The Financial Accounting Standards Board (FASB) is considering a change in Generally Accepted Accounting Principles (GAAP) that would impact the way companies account for environmental credits.
The change could impose material effects on balance sheets – if the changes are approved. FASB has indicated in its tentative decision, that credits which would be subject to the new accounting would include those that represent the prevention, control, reduction or removal of emissions or other pollution.
The FASB has stated that it intends to improve the recognition, measurement, presentation and disclosure of environmental credits.
Currently, there is no explicit guidance in GAAP, and inconsistencies in practice have caused the FASB to review the accounting. Currently, many companies capitalize the purchase of environmental credits such as carbon credits. This means that they are recorded as assets on the balance sheet and only removed from the balance sheet when the company retires or sells the credit.

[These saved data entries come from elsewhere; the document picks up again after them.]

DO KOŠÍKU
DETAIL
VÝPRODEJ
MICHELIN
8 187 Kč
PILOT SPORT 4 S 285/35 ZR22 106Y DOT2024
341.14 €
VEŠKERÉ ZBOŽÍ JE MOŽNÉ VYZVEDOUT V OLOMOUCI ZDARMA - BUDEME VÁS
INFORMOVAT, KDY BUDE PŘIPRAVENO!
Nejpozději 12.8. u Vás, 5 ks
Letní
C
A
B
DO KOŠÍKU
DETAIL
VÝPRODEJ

During the mid-October working session to deliberate an update to accounting standards, FASB reached a tentative decision stating that it plans to require companies to expense many of these types of credits rather than capitalize them. That means when companies purchase credits, they would often be required to record an immediate expense through profit and loss in the period the credits are purchased as opposed to when used. Under the new guidance, the purchase of carbon credits would be more of a period cost.
The FASB has tentatively decided that it would provide companies with a consistent framework for how to account for most environmental credits. This would promote consistency and provide comparable results across entities, helping financial statement users evaluate information. The FASB also decided that environmental credit obligations would also be within the scope of the new guidance. These obligations arise when existing or enacted laws require settlement with environmental credits.
The FASB plans to continue its outreach to stakeholders and further deliberate the accounting for environmental credits before issuing a proposed update to accounting standards.